直近7年間の配当金の平均成長率は年率18.0%で、このペースで成長すれば5年後の配当金は223円となり、現在株価で購入すれば5年後の配当取得利回り(YOC)は8.42%になっていると期待できます。

※稲畑産業の直近5年の増配率は高すぎるため、再現性の観点からより現実的な数字の直近7年の増配率で計算

株価推移と5年後の期待株価

稲畑産業の株価は直近10年の月足チャートで見ると右肩上がりで上昇しています。

[8098]稲畑産業の株価推移(10年月足チャート)
[8098]稲畑産業の株価推移(10年月足チャート)
会社名株価上昇率
(直近10年)
株価上昇率
(直近5年)
株価上昇率
(直近2年)
稲畑産業14.6%8.5%21.6%
[8098]稲畑産業の株価上昇率

株価上昇率は直近10年平均で年率14.6%で、この上昇ペースだと5年後の株価は5,097円になっていると期待でき、92.3%増の予想となります。

稲畑産業の高配当株としての評価と投資判断

稲畑産業は配当利回り4.34%(2023/3/30終値ベース)で配当利回りは高く、5期連続増配予定かつ累進配当を株主還元方針として宣言しています。増配余地も十分に残しているので今後も増配を続けてくれるはずです。

株価上昇率、配当増配率、EPS成長率のいずれも高い水準でインカム期待値はもちろん高いですが、キャピタル期待値も高い銘柄です。
株主優待銘柄でもあるので、300株を長期で保有したい銘柄と言えるでしょう。

また政策保有株式を27/3期までに80%削減すること、そして売却益は内部留保するのではなく株主還元に回すとしています。これがどれくらいのインパクトのあるものなのかは調べきれていませんが、株価に与える影響は大きいかもしれません。
政策保有株式に関しては21/3期の残高に対して24/3期までに50%を削減、27/3期までに80%を削減としています。
21/3期の残高は716億であり、現在までに346億まで減少しています。
単純計算で24/3期で12億の売却、25/3期から27/3期までの3年間で214億(年71億)の売却という計算になります。
稲畑産業の経常利益が24/3期の目標値が170億という規模ですから、その影響は小さくはないでしょう。
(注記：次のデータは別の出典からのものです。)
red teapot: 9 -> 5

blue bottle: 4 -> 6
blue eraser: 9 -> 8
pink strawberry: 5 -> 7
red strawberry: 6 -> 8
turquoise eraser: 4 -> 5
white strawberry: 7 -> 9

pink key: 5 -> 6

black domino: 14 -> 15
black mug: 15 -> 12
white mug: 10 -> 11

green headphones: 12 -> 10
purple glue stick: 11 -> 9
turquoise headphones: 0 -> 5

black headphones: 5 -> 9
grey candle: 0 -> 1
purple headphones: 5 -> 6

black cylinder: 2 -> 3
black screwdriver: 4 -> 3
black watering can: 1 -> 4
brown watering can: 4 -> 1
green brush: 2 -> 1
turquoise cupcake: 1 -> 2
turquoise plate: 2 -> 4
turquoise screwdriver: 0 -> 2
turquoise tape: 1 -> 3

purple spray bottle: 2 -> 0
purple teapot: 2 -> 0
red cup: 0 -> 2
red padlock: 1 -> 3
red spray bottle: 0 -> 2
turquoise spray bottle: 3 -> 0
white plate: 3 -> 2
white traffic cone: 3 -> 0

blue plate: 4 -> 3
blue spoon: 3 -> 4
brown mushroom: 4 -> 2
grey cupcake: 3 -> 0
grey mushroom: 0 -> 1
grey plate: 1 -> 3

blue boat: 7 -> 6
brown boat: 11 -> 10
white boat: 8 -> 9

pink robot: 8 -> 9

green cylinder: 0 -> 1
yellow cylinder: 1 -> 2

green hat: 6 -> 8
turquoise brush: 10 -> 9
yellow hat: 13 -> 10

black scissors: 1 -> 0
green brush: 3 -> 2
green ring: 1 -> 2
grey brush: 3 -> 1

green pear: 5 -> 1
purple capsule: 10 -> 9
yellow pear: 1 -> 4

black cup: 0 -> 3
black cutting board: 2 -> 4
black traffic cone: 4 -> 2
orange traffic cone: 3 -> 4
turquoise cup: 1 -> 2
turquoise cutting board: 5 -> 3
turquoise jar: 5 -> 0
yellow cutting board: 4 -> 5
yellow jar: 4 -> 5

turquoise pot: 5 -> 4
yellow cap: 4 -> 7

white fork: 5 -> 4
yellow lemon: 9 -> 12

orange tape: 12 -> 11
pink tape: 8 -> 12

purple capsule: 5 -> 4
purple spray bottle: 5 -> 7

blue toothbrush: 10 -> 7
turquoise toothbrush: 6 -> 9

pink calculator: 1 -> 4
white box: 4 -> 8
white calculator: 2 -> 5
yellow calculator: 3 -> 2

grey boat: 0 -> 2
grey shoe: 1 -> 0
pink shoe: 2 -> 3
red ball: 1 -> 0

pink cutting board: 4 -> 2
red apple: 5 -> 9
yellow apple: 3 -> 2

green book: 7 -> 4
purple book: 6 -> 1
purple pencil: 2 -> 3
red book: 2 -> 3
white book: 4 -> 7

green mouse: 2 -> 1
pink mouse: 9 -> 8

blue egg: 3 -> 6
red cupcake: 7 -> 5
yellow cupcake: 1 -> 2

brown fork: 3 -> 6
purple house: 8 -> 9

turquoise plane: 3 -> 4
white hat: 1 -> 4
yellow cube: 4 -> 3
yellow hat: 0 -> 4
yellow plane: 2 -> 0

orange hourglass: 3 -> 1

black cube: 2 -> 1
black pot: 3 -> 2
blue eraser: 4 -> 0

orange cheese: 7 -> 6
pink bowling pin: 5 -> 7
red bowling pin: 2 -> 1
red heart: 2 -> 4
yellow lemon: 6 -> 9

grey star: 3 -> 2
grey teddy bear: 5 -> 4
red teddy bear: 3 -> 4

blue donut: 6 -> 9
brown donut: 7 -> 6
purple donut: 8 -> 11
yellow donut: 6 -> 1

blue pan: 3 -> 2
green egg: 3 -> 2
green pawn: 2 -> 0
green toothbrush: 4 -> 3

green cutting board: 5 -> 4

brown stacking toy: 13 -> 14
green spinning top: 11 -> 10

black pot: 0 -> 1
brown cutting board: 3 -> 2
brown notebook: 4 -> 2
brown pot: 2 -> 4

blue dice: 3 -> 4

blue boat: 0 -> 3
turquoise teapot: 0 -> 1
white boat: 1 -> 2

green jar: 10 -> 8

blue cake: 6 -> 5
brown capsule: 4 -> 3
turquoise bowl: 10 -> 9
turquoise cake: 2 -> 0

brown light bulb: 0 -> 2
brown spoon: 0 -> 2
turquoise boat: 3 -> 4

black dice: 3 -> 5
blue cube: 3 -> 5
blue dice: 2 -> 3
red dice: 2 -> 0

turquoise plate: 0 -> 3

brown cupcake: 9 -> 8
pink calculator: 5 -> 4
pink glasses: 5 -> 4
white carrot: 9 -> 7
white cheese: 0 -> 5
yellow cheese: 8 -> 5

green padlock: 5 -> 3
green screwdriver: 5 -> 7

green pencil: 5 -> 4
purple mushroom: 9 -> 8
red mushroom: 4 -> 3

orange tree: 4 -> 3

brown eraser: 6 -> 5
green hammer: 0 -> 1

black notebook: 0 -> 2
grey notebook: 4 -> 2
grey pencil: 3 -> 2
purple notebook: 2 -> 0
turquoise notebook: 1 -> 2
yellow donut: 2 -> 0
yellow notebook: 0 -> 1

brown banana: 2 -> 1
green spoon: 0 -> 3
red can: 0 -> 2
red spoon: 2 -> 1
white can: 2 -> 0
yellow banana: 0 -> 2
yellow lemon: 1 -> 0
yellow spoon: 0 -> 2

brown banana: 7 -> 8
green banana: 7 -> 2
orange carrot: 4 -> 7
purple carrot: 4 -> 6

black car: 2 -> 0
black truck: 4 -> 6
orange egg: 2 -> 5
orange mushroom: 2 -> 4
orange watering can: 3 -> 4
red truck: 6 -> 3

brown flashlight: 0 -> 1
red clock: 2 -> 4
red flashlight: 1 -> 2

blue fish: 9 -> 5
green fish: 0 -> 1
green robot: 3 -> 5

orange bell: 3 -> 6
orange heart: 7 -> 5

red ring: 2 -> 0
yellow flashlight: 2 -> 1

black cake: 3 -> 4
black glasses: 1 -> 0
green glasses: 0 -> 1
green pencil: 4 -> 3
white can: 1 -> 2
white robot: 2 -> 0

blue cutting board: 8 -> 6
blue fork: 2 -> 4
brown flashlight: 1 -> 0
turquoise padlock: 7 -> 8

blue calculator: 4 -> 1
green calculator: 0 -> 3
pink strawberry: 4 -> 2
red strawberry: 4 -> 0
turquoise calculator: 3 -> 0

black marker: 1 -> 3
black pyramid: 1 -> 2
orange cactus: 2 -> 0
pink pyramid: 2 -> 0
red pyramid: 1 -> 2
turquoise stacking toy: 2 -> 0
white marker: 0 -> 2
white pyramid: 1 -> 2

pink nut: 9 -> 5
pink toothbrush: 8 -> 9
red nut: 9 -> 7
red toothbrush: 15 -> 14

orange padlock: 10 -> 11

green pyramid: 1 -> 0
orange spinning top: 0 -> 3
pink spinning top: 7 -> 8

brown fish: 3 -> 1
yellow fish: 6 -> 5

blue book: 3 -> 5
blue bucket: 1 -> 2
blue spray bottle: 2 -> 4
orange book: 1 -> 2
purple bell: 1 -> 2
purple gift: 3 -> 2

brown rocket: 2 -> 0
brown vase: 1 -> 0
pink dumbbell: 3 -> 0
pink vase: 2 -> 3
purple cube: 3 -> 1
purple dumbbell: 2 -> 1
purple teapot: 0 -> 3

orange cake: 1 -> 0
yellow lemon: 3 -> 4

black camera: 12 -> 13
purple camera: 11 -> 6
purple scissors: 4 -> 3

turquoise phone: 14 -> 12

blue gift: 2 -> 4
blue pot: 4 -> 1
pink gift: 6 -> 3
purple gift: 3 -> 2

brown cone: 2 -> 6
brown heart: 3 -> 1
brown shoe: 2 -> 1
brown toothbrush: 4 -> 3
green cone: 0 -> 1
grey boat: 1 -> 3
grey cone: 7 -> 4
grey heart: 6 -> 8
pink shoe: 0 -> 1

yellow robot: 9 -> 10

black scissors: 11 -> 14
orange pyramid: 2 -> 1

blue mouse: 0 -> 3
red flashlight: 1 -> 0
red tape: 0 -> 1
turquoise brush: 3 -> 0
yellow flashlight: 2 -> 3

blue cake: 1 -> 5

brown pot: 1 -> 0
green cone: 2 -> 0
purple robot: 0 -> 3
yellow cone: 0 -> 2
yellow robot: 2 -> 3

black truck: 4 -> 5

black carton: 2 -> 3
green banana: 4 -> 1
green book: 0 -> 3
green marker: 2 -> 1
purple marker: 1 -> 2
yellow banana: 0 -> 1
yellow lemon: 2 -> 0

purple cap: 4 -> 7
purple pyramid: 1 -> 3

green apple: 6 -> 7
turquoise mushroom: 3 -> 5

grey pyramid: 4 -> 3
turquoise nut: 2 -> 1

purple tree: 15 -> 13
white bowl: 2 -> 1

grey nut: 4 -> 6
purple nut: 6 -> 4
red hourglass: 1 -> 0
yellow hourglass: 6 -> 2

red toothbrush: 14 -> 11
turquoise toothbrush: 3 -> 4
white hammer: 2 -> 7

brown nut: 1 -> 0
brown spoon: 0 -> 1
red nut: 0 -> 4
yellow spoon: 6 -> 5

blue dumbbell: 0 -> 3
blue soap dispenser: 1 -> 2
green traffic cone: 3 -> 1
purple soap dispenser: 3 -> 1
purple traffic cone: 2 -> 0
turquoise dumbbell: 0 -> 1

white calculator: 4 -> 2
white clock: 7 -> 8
27/3期までは保有株式の売却によって高い利益水準が期待できると感じます。

[8098]稲畑産業の高配当株としての分析・研究
[8098]稲畑産業の高配当株としての分析・研究

稲畑産業の5年後における総合期待リターン(株価上昇+配当益)は+126.4%の予想で、総合評価はAとしました。

みなさんの投資判断の参考になれば幸いです。

※本記事は株式の取得、売却、保有等を推奨するものではありません。投資は自己判断でお願いします。